We were asked a very good question: How hot is hot? Well, it's pretty hot, but it isn't terrible--however, since I really enjoy the heat you might want to take that with a grain of salt. Anyway, the average temperature in the summer is about 90 degrees Fahrenheit (32 degrees Celsius). Today it was 92 degrees and that was pretty hot. Even in the school, although it is air conditioned, everyone was sweating.
The houses here are built to keep things cool. The walls are brick and cement and the floors are all marble. It makes things really cold - like the beginning of May when it was freezing inside but around 20 degrees Celsius outside. So, it isn't dreadfully hot inside but it is still rather warm.

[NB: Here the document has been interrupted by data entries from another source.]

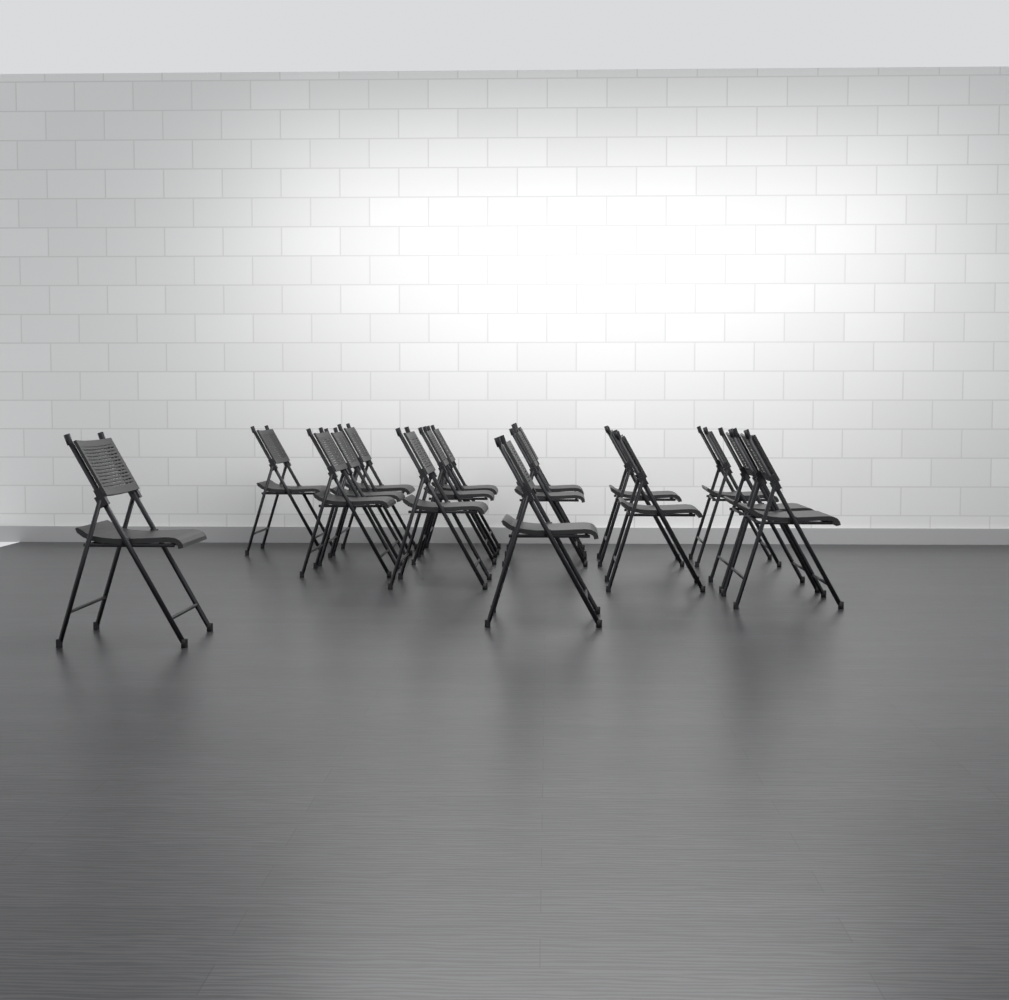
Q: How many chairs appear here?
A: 16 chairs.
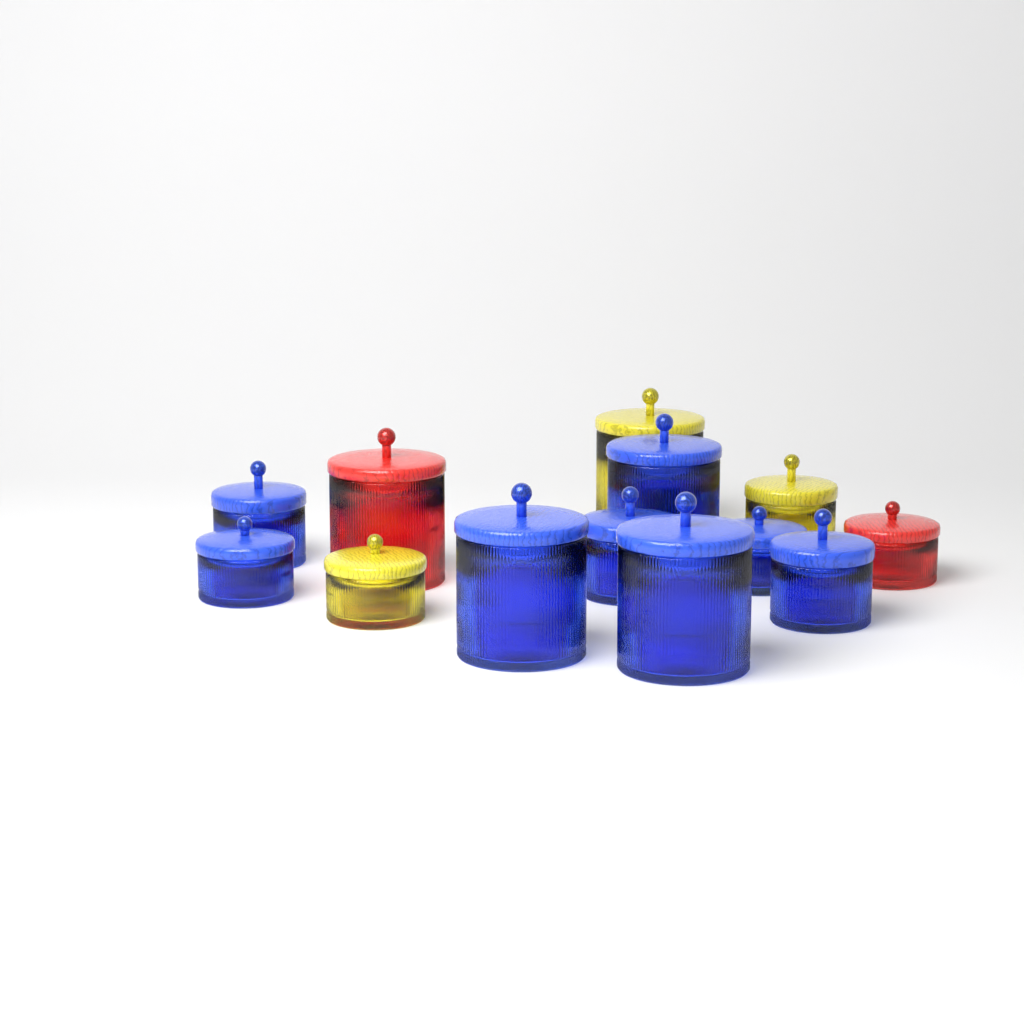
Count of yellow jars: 3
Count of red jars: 2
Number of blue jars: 8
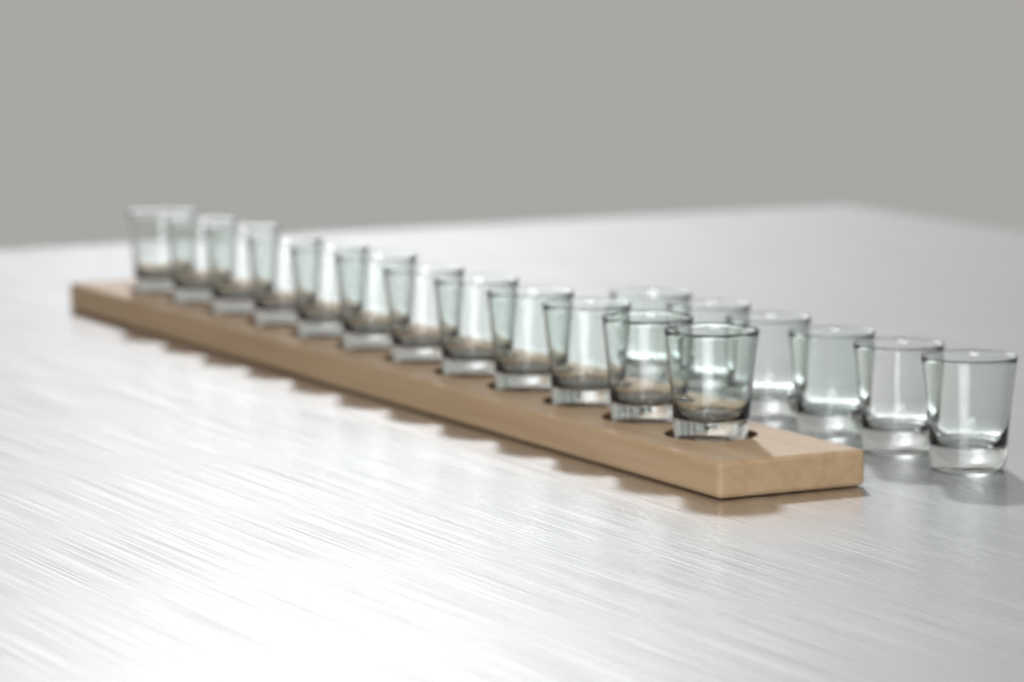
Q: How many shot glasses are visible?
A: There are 18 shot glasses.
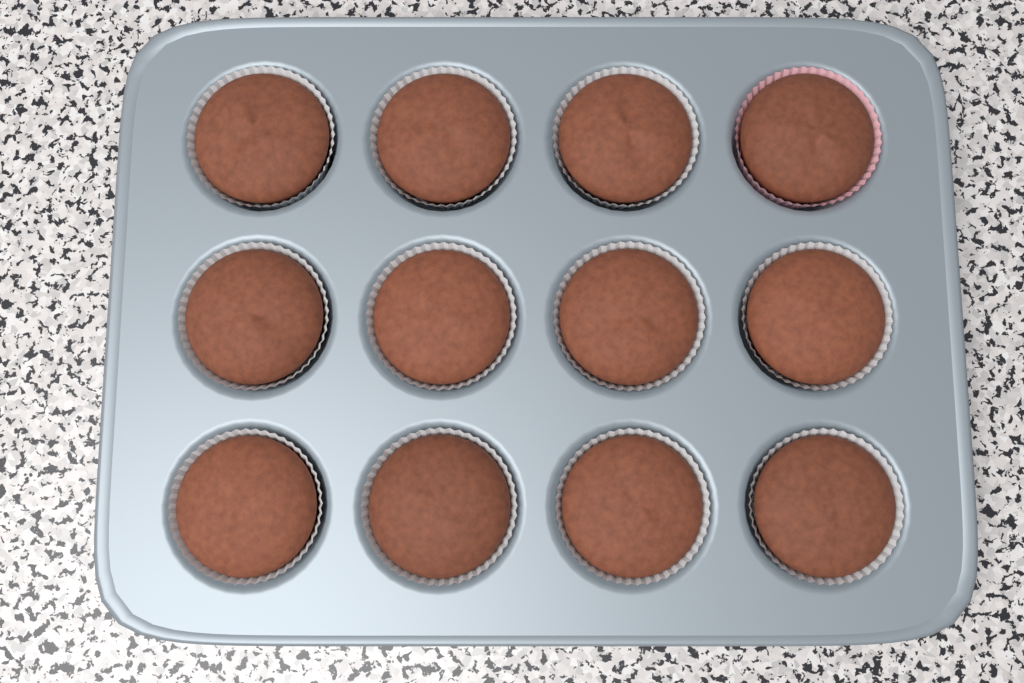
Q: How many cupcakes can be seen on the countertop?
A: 12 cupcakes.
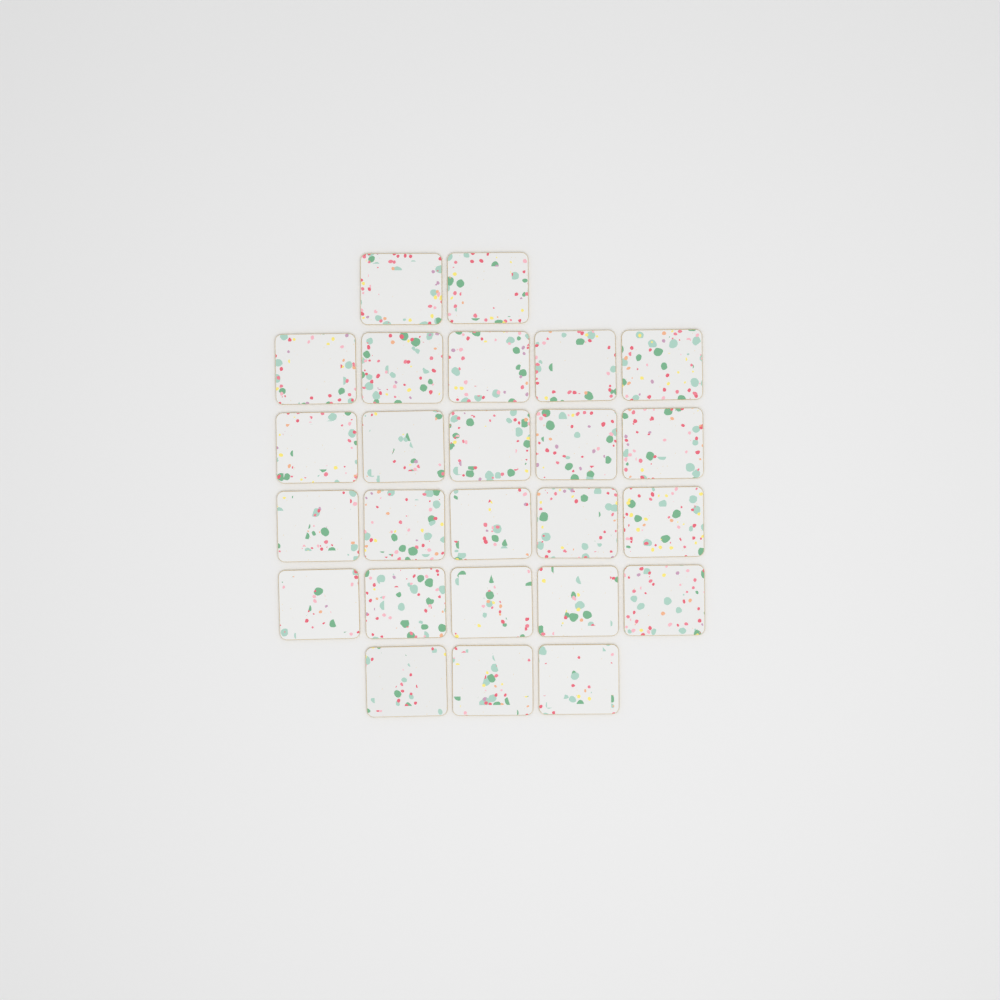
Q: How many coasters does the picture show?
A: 25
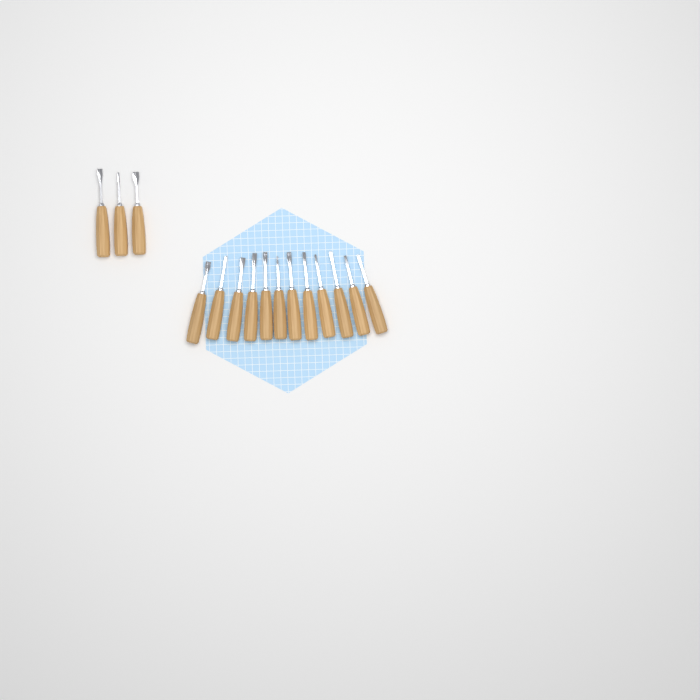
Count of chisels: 15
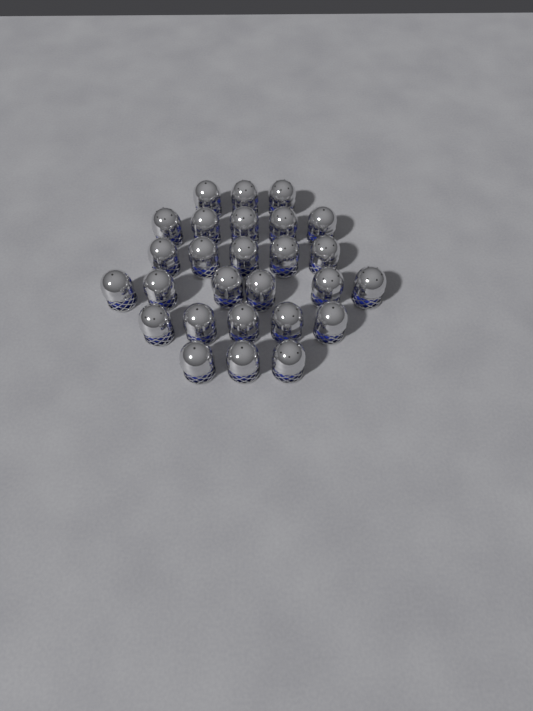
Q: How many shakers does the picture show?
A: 27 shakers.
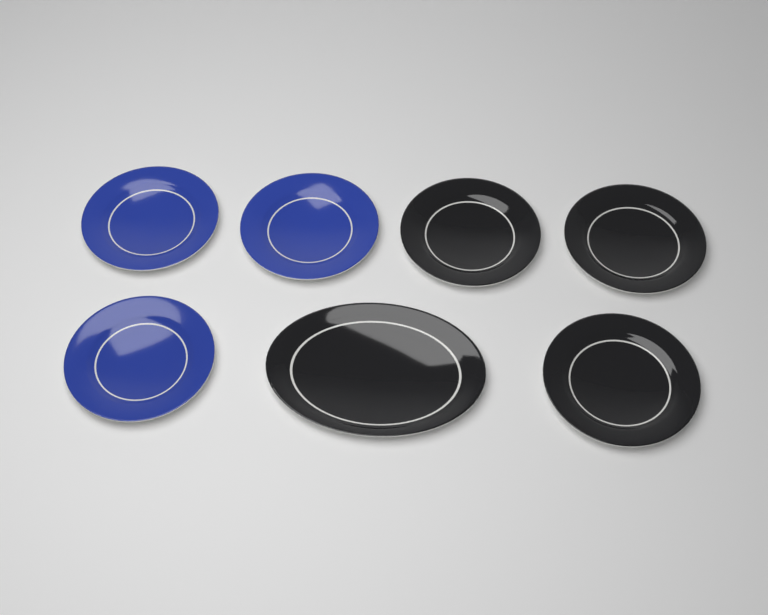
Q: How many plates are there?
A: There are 7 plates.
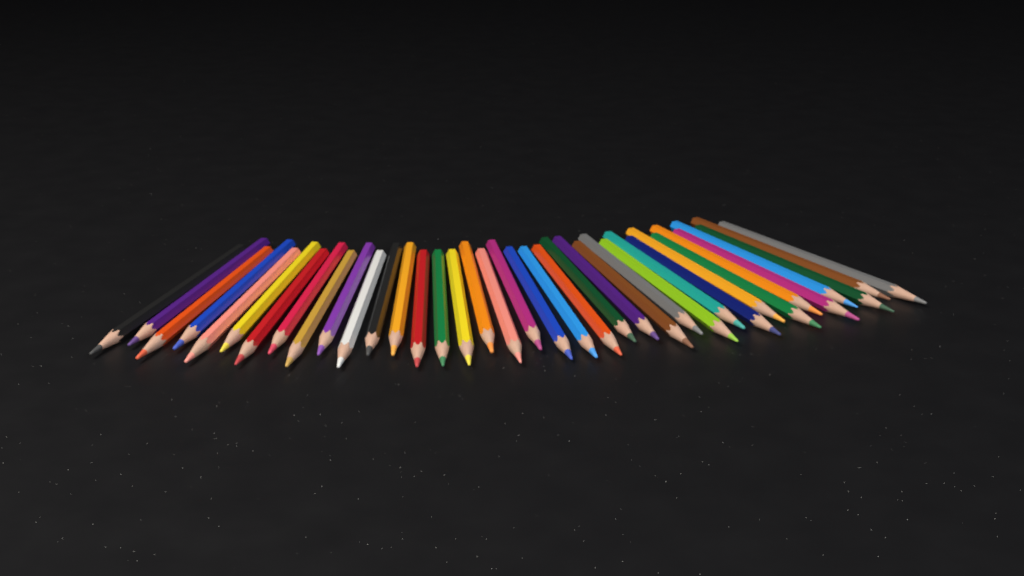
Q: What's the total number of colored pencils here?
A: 37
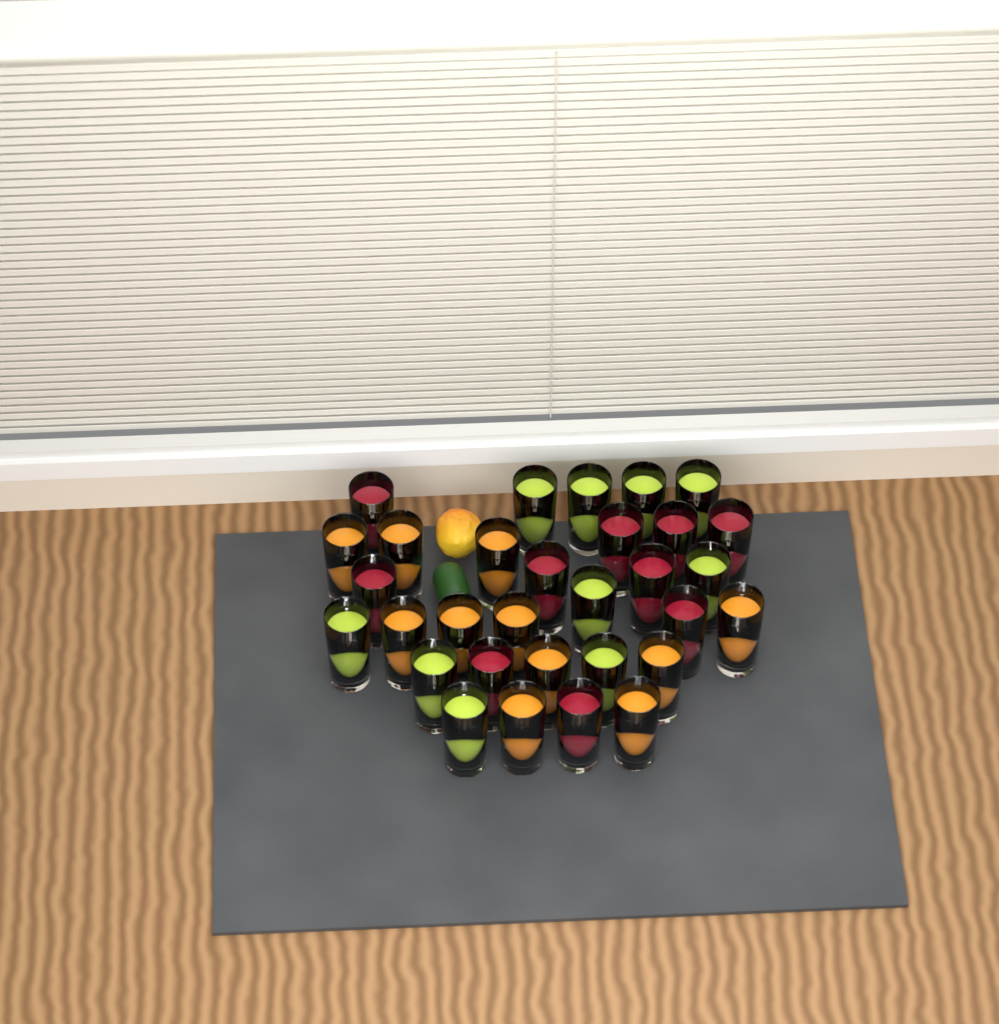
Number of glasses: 31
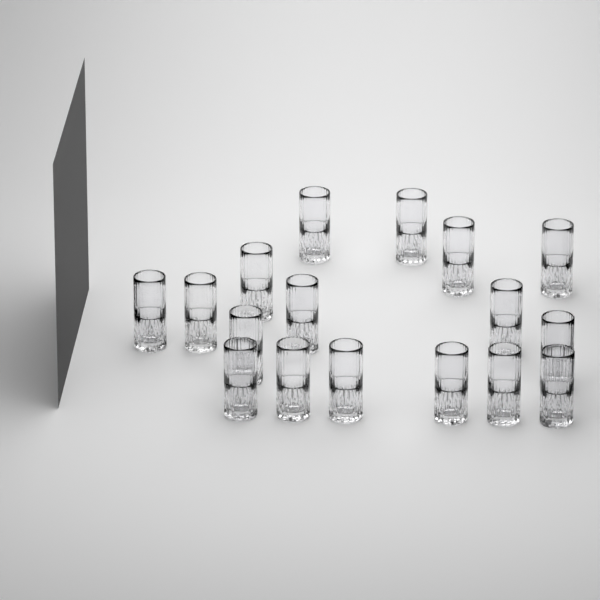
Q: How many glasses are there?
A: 17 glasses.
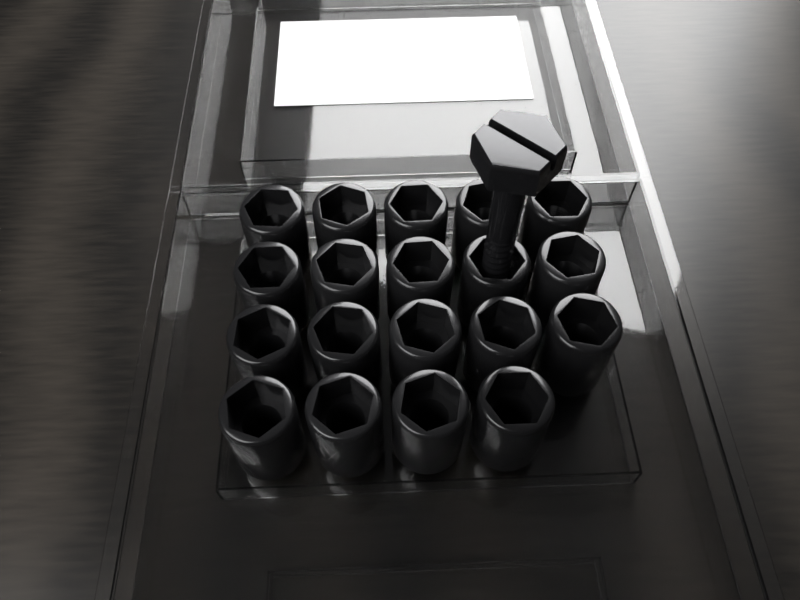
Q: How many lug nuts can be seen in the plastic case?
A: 19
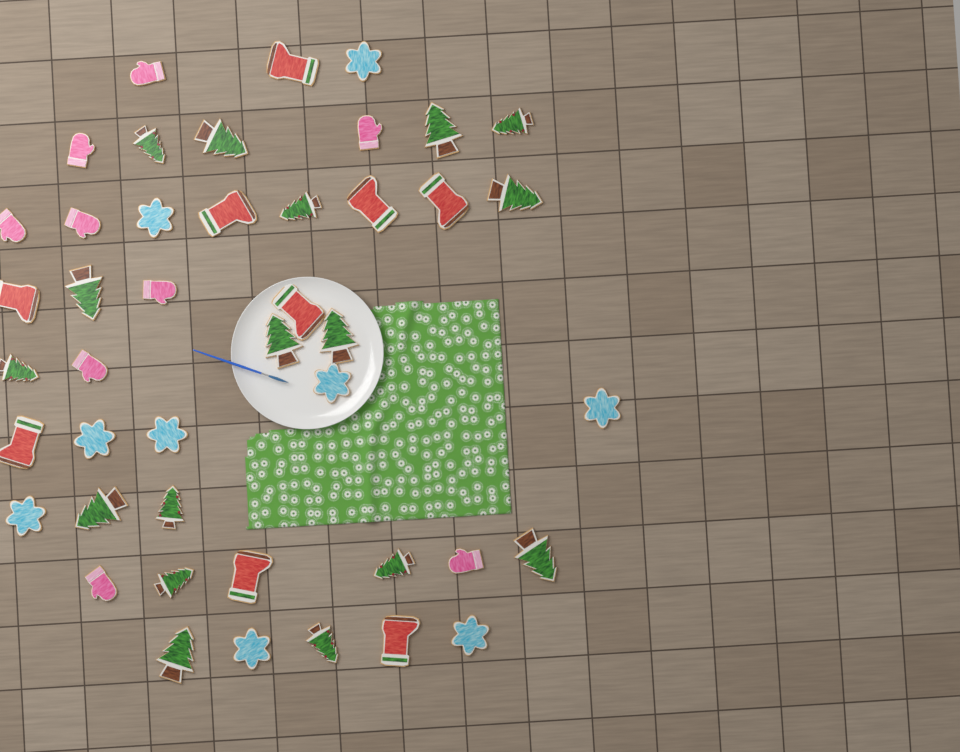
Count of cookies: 44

The heat brought Andrew a very interesting situation yesterday. Our neighbours were installing new furniture all evening. Around 8:00 PM, the porter and our neighbour knocked on our door. Instead of actually talking to Andrew they say (in Arabic), "Water, water? It's hot outside! Water." They then start waving their hands in front of their faces and panting. Andrew thinks to himself, They must be thirsty from all their work and have run out of water and want to borrow some. So Andrew goes to the fridge and pulls out a bottle of water and tries to give it to them. They refused it but said again, "Water, water? It is very hot outside!" Andrew's like, "Yeah, it's hot..." but still had no idea what they were getting at. So, the porter left and came back with a 20 liter container of water and said, "1 JD." It turns out they were trying to sell us water, not borrow any. Since we had been trying to find a place that sells water in large containers (we'd been buying 1 litre- 5 litre containers and go through them really fast!) we were really excited. Plus, this is way cheaper. Andrew starts to pull out his wallet but then they say (in Arabic), "Change! Change!" So Andrew thinks to himself, They don't want me to give them bills...they want coins. Okay. He starts pulling change out of his pocket so that he can pay them with his coinage. But then they say, "Old one, new one." and Andrew realizes that they are asking if we have an empty container to trade with them. We didn't so he paid them 1 JD and they left. So, now we have 20 litres of drinking water that will be replaced each week. Andrew was quite embarrased about his miscommunications. We often find ourselves wishing that people would speak to us in full sentences. People find it hard to believe that, as Americans, we can speak any Arabic at all, therefore, they will either speak English to us (even though their English might be worse than our Arabic), or they speak in baby-talk to us. But, as Andrew learns more and becomes more fluent more and more people talk to him. They realize that he actually does understand and that he actually can speak. It's what we call the "talking-dog" syndrome. People listen to what you say and then tell you that they don't understand what you are saying. You'll say what you say again and they think, "Wow! That dog is talking!" but they don't respond. You say it a third time and they think, "That dog is talking and I know what it's saying!"